# Stocking Recommendations?



## BlueSaphire (Nov 3, 2009)

So this morning I ordered an 8 gallon tank for myself. It's going to be a cold water and I was wondering if there is really anything I could put in it besides minnows? Something I could hopefully buy in person rather than ordering


Thanks


----------



## mk4gti (Jun 15, 2010)

Shrimp maybe


----------



## snail (Aug 6, 2010)

How cold does the room get? I think some killifish like cooler water.


----------



## susankat (Nov 15, 2008)

Perfect size for killies as long as there is a tight fitting lid. They will jump out of the smallest hole.


----------



## BlueSaphire (Nov 3, 2009)

Ok, thanks! and snail, my house is sorta on the colder side (around 64 F)


----------



## snail (Aug 6, 2010)

There are some fish that are between tropical and cold so you can get away with out a heater in warmer house but my house gets even colder than yours in the winter!


----------



## BlueSaphire (Nov 3, 2009)

snail said:


> There are some fish that are between tropical and cold so you can get away with out a heater in warmer house but my house gets even colder than yours in the winter!

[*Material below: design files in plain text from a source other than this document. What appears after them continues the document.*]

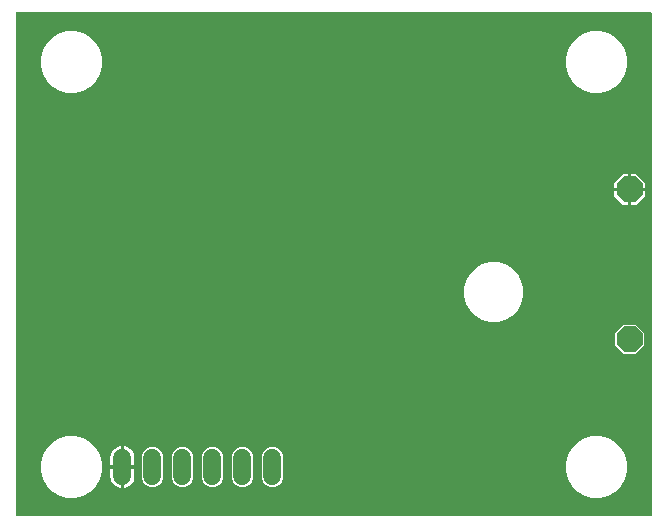
<source format=gbr>
G04 EAGLE Gerber X2 export*
%TF.Part,Single*%
%TF.FileFunction,Copper,L2,Bot,Mixed*%
%TF.FilePolarity,Positive*%
%TF.GenerationSoftware,Autodesk,EAGLE,8.7.0*%
%TF.CreationDate,2018-04-13T05:44:18Z*%
G75*
%MOMM*%
%FSLAX34Y34*%
%LPD*%
%AMOC8*
5,1,8,0,0,1.08239X$1,22.5*%
G01*
%ADD10P,2.336880X8X22.500000*%
%ADD11C,1.524000*%
%ADD12C,0.756400*%

G36*
X547898Y10164D02*
X547898Y10164D01*
X547917Y10162D01*
X548019Y10184D01*
X548121Y10200D01*
X548138Y10210D01*
X548158Y10214D01*
X548247Y10267D01*
X548338Y10316D01*
X548352Y10330D01*
X548369Y10340D01*
X548436Y10419D01*
X548508Y10494D01*
X548516Y10512D01*
X548529Y10527D01*
X548568Y10623D01*
X548611Y10717D01*
X548613Y10737D01*
X548621Y10755D01*
X548639Y10922D01*
X548639Y436118D01*
X548636Y436138D01*
X548638Y436157D01*
X548616Y436259D01*
X548600Y436361D01*
X548590Y436378D01*
X548586Y436398D01*
X548533Y436487D01*
X548484Y436578D01*
X548470Y436592D01*
X548460Y436609D01*
X548381Y436676D01*
X548306Y436748D01*
X548288Y436756D01*
X548273Y436769D01*
X548177Y436808D01*
X548083Y436851D01*
X548063Y436853D01*
X548045Y436861D01*
X547878Y436879D01*
X10922Y436879D01*
X10902Y436876D01*
X10883Y436878D01*
X10781Y436856D01*
X10679Y436840D01*
X10662Y436830D01*
X10642Y436826D01*
X10553Y436773D01*
X10462Y436724D01*
X10448Y436710D01*
X10431Y436700D01*
X10364Y436621D01*
X10292Y436546D01*
X10284Y436528D01*
X10271Y436513D01*
X10232Y436417D01*
X10189Y436323D01*
X10187Y436303D01*
X10179Y436285D01*
X10161Y436118D01*
X10161Y10922D01*
X10164Y10902D01*
X10162Y10883D01*
X10184Y10781D01*
X10200Y10679D01*
X10210Y10662D01*
X10214Y10642D01*
X10267Y10553D01*
X10316Y10462D01*
X10330Y10448D01*
X10340Y10431D01*
X10419Y10364D01*
X10494Y10292D01*
X10512Y10284D01*
X10527Y10271D01*
X10623Y10232D01*
X10717Y10189D01*
X10737Y10187D01*
X10755Y10179D01*
X10922Y10161D01*
X547878Y10161D01*
X547898Y10164D01*
G37*
%LPC*%
G36*
X498222Y368934D02*
X498222Y368934D01*
X491601Y370709D01*
X485664Y374136D01*
X480816Y378984D01*
X477389Y384921D01*
X475614Y391542D01*
X475614Y398398D01*
X477389Y405019D01*
X480816Y410956D01*
X485664Y415804D01*
X491601Y419231D01*
X498222Y421006D01*
X505078Y421006D01*
X511699Y419231D01*
X517636Y415804D01*
X522484Y410956D01*
X525911Y405019D01*
X527686Y398398D01*
X527686Y391542D01*
X525911Y384921D01*
X522484Y378984D01*
X517636Y374136D01*
X511699Y370709D01*
X505078Y368934D01*
X498222Y368934D01*
G37*
%LPD*%
%LPC*%
G36*
X53722Y368934D02*
X53722Y368934D01*
X47101Y370709D01*
X41164Y374136D01*
X36316Y378984D01*
X32889Y384921D01*
X31114Y391542D01*
X31114Y398398D01*
X32889Y405019D01*
X36316Y410956D01*
X41164Y415804D01*
X47101Y419231D01*
X53722Y421006D01*
X60578Y421006D01*
X67199Y419231D01*
X73136Y415804D01*
X77984Y410956D01*
X81411Y405019D01*
X83186Y398398D01*
X83186Y391542D01*
X81411Y384921D01*
X77984Y378984D01*
X73136Y374136D01*
X67199Y370709D01*
X60578Y368934D01*
X53722Y368934D01*
G37*
%LPD*%
%LPC*%
G36*
X498222Y26034D02*
X498222Y26034D01*
X491601Y27809D01*
X485664Y31236D01*
X480816Y36084D01*
X477389Y42021D01*
X475614Y48642D01*
X475614Y55498D01*
X477389Y62119D01*
X480816Y68056D01*
X485664Y72904D01*
X491601Y76331D01*
X498222Y78106D01*
X505078Y78106D01*
X511699Y76331D01*
X517636Y72904D01*
X522484Y68056D01*
X525911Y62119D01*
X527686Y55498D01*
X527686Y48642D01*
X525911Y42021D01*
X522484Y36084D01*
X517636Y31236D01*
X511699Y27809D01*
X505078Y26034D01*
X498222Y26034D01*
G37*
%LPD*%
%LPC*%
G36*
X53722Y26034D02*
X53722Y26034D01*
X47101Y27809D01*
X41164Y31236D01*
X36316Y36084D01*
X32889Y42021D01*
X31114Y48642D01*
X31114Y55498D01*
X32889Y62119D01*
X36316Y68056D01*
X41164Y72904D01*
X47101Y76331D01*
X53722Y78106D01*
X60578Y78106D01*
X67199Y76331D01*
X73136Y72904D01*
X77984Y68056D01*
X81411Y62119D01*
X83186Y55498D01*
X83186Y48642D01*
X81411Y42021D01*
X77984Y36084D01*
X73136Y31236D01*
X67199Y27809D01*
X60578Y26034D01*
X53722Y26034D01*
G37*
%LPD*%
%LPC*%
G36*
X411438Y174859D02*
X411438Y174859D01*
X405038Y176574D01*
X399301Y179886D01*
X394616Y184571D01*
X391304Y190308D01*
X389589Y196708D01*
X389589Y203332D01*
X391304Y209732D01*
X394616Y215469D01*
X399301Y220154D01*
X405038Y223466D01*
X411438Y225181D01*
X418062Y225181D01*
X424462Y223466D01*
X430199Y220154D01*
X434884Y215469D01*
X438196Y209732D01*
X439911Y203332D01*
X439911Y196708D01*
X438196Y190308D01*
X434884Y184571D01*
X430199Y179886D01*
X424462Y176574D01*
X418062Y174859D01*
X411438Y174859D01*
G37*
%LPD*%
%LPC*%
G36*
X225511Y35305D02*
X225511Y35305D01*
X222150Y36697D01*
X219577Y39270D01*
X218185Y42631D01*
X218185Y61509D01*
X219577Y64870D01*
X222150Y67443D01*
X225511Y68835D01*
X229149Y68835D01*
X232510Y67443D01*
X235083Y64870D01*
X236475Y61509D01*
X236475Y42631D01*
X235083Y39270D01*
X232510Y36697D01*
X229149Y35305D01*
X225511Y35305D01*
G37*
%LPD*%
%LPC*%
G36*
X149311Y35305D02*
X149311Y35305D01*
X145950Y36697D01*
X143377Y39270D01*
X141985Y42631D01*
X141985Y61509D01*
X143377Y64870D01*
X145950Y67443D01*
X149311Y68835D01*
X152949Y68835D01*
X156310Y67443D01*
X158883Y64870D01*
X160275Y61509D01*
X160275Y42631D01*
X158883Y39270D01*
X156310Y36697D01*
X152949Y35305D01*
X149311Y35305D01*
G37*
%LPD*%
%LPC*%
G36*
X200111Y35305D02*
X200111Y35305D01*
X196750Y36697D01*
X194177Y39270D01*
X192785Y42631D01*
X192785Y61509D01*
X194177Y64870D01*
X196750Y67443D01*
X200111Y68835D01*
X203749Y68835D01*
X207110Y67443D01*
X209683Y64870D01*
X211075Y61509D01*
X211075Y42631D01*
X209683Y39270D01*
X207110Y36697D01*
X203749Y35305D01*
X200111Y35305D01*
G37*
%LPD*%
%LPC*%
G36*
X123911Y35305D02*
X123911Y35305D01*
X120550Y36697D01*
X117977Y39270D01*
X116585Y42631D01*
X116585Y61509D01*
X117977Y64870D01*
X120550Y67443D01*
X123911Y68835D01*
X127549Y68835D01*
X130910Y67443D01*
X133483Y64870D01*
X134875Y61509D01*
X134875Y42631D01*
X133483Y39270D01*
X130910Y36697D01*
X127549Y35305D01*
X123911Y35305D01*
G37*
%LPD*%
%LPC*%
G36*
X174711Y35305D02*
X174711Y35305D01*
X171350Y36697D01*
X168777Y39270D01*
X167385Y42631D01*
X167385Y61509D01*
X168777Y64870D01*
X171350Y67443D01*
X174711Y68835D01*
X178349Y68835D01*
X181710Y67443D01*
X184283Y64870D01*
X185675Y61509D01*
X185675Y42631D01*
X184283Y39270D01*
X181710Y36697D01*
X178349Y35305D01*
X174711Y35305D01*
G37*
%LPD*%
%LPC*%
G36*
X524697Y147700D02*
X524697Y147700D01*
X517480Y154917D01*
X517480Y165123D01*
X524697Y172340D01*
X534903Y172340D01*
X542120Y165123D01*
X542120Y154917D01*
X534903Y147700D01*
X524697Y147700D01*
G37*
%LPD*%
%LPC*%
G36*
X101853Y53593D02*
X101853Y53593D01*
X101853Y69736D01*
X102709Y69601D01*
X104230Y69106D01*
X105655Y68380D01*
X106949Y67440D01*
X108080Y66309D01*
X109020Y65015D01*
X109746Y63590D01*
X110241Y62069D01*
X110491Y60490D01*
X110491Y53593D01*
X101853Y53593D01*
G37*
%LPD*%
%LPC*%
G36*
X101853Y50547D02*
X101853Y50547D01*
X110491Y50547D01*
X110491Y43650D01*
X110241Y42071D01*
X109746Y40550D01*
X109020Y39125D01*
X108080Y37831D01*
X106949Y36700D01*
X105655Y35760D01*
X104230Y35034D01*
X102709Y34539D01*
X101853Y34404D01*
X101853Y50547D01*
G37*
%LPD*%
%LPC*%
G36*
X90169Y53593D02*
X90169Y53593D01*
X90169Y60490D01*
X90419Y62069D01*
X90914Y63590D01*
X91640Y65015D01*
X92580Y66309D01*
X93711Y67440D01*
X95005Y68380D01*
X96430Y69106D01*
X97951Y69601D01*
X98807Y69736D01*
X98807Y53593D01*
X90169Y53593D01*
G37*
%LPD*%
%LPC*%
G36*
X97951Y34539D02*
X97951Y34539D01*
X96430Y35034D01*
X95005Y35760D01*
X93711Y36700D01*
X92580Y37831D01*
X91640Y39125D01*
X90914Y40550D01*
X90419Y42071D01*
X90169Y43650D01*
X90169Y50547D01*
X98807Y50547D01*
X98807Y34404D01*
X97951Y34539D01*
G37*
%LPD*%
%LPC*%
G36*
X531323Y288543D02*
X531323Y288543D01*
X531323Y300356D01*
X535324Y300356D01*
X543136Y292544D01*
X543136Y288543D01*
X531323Y288543D01*
G37*
%LPD*%
%LPC*%
G36*
X531323Y273684D02*
X531323Y273684D01*
X531323Y285497D01*
X543136Y285497D01*
X543136Y281496D01*
X535324Y273684D01*
X531323Y273684D01*
G37*
%LPD*%
%LPC*%
G36*
X516464Y288543D02*
X516464Y288543D01*
X516464Y292544D01*
X524276Y300356D01*
X528277Y300356D01*
X528277Y288543D01*
X516464Y288543D01*
G37*
%LPD*%
%LPC*%
G36*
X524276Y273684D02*
X524276Y273684D01*
X516464Y281496D01*
X516464Y285497D01*
X528277Y285497D01*
X528277Y273684D01*
X524276Y273684D01*
G37*
%LPD*%
%LPC*%
G36*
X529799Y287019D02*
X529799Y287019D01*
X529799Y287021D01*
X529801Y287021D01*
X529801Y287019D01*
X529799Y287019D01*
G37*
%LPD*%
%LPC*%
G36*
X100329Y52069D02*
X100329Y52069D01*
X100329Y52071D01*
X100331Y52071D01*
X100331Y52069D01*
X100329Y52069D01*
G37*
%LPD*%
D10*
X529800Y287020D03*
X529800Y160020D03*
D11*
X227330Y59690D02*
X227330Y44450D01*
X201930Y44450D02*
X201930Y59690D01*
X176530Y59690D02*
X176530Y44450D01*
X151130Y44450D02*
X151130Y59690D01*
X125730Y59690D02*
X125730Y44450D01*
X100330Y44450D02*
X100330Y59690D01*
D12*
X128700Y367200D03*
X220980Y367030D03*
X220980Y81280D03*
M02*

</source>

Haha, yea we just got insulation this summer and before that it was in the 50's in the winter and the 100's in the summer.


----------



## snail (Aug 6, 2010)

Just like my house! I can't keep some fish because it gets too hot for them!


----------



## BlueSaphire (Nov 3, 2009)

snail said:


> Just like my house! I can't keep some fish because it gets too hot for them!


Same here! I mean I have AC but when it gets to hot everyone in the area is cranking the AC so the power can go out for hours o_______o


----------